→ **EXERCISE OBJECTIVE**:
From the records below, copy every line that contains the word "Silkscreen".

→ **Machine-readable electronics designs**:
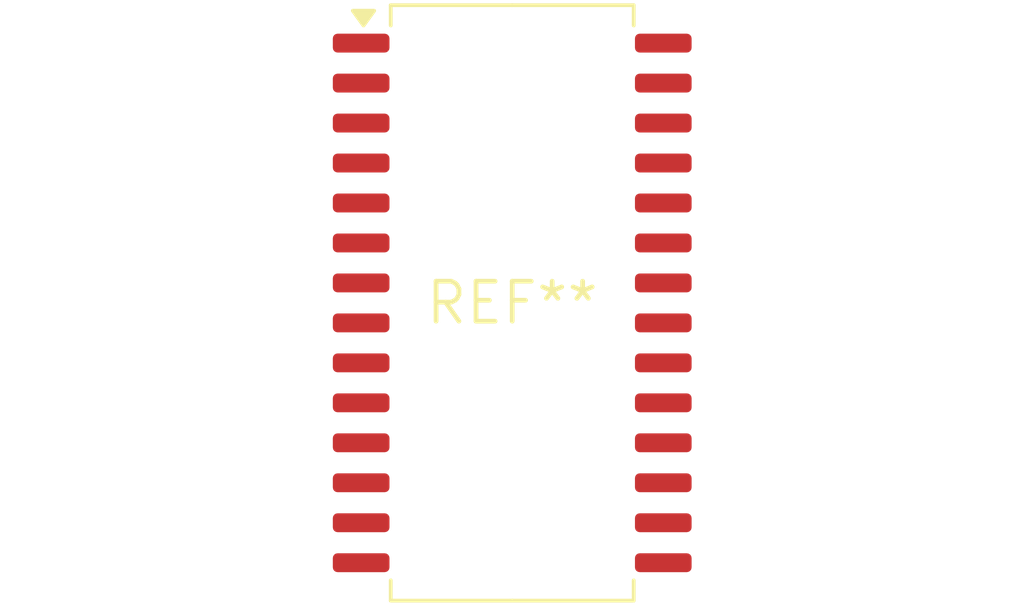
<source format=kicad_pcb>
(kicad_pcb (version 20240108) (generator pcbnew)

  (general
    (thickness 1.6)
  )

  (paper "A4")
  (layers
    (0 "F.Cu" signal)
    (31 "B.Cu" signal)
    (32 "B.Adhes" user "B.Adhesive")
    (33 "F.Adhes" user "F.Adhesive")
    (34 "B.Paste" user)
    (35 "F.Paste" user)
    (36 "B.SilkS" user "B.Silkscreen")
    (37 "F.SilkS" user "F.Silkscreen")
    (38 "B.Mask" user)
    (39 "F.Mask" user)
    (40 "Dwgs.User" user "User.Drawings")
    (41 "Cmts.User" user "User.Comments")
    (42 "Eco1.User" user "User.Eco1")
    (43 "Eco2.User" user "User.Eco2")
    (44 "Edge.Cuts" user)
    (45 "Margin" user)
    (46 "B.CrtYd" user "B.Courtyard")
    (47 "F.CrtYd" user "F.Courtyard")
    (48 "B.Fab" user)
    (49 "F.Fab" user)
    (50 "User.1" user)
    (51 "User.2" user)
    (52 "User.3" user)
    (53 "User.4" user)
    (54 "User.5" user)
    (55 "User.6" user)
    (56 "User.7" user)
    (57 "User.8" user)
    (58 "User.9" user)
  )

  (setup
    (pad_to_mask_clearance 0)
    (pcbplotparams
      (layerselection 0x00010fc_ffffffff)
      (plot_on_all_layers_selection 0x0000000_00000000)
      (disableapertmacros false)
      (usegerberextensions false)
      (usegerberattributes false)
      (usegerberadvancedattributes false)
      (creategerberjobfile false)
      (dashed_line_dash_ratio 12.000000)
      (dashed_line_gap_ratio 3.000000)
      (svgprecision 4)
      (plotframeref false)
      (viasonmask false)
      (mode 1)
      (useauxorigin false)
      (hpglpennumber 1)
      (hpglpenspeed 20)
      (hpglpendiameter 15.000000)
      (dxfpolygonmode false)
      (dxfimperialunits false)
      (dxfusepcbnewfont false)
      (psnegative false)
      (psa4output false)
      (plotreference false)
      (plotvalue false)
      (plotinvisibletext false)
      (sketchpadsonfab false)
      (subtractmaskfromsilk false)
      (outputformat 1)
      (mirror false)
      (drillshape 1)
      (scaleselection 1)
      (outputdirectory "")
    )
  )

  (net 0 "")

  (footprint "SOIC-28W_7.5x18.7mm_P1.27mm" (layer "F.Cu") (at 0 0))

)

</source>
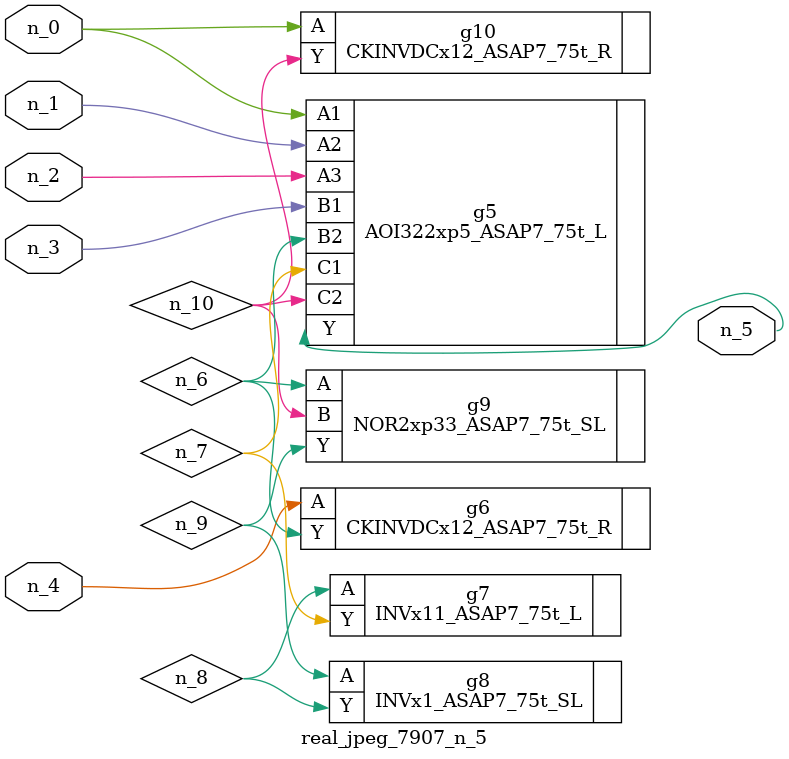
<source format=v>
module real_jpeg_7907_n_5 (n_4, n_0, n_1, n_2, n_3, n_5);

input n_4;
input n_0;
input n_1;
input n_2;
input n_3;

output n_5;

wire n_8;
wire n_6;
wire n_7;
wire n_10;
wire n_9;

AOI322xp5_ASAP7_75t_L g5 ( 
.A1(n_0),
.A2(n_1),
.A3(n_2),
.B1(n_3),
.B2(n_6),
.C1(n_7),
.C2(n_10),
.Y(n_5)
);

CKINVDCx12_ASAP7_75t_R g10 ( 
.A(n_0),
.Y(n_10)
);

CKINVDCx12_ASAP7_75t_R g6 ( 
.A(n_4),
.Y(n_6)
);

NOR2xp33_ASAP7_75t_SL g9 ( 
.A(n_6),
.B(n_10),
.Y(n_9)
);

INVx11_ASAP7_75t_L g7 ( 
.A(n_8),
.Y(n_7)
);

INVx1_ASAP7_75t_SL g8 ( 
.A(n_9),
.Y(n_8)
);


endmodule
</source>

→ **SOLUTION TO THE PROBLEM**:
    (36 "B.SilkS" user "B.Silkscreen")
    (37 "F.SilkS" user "F.Silkscreen")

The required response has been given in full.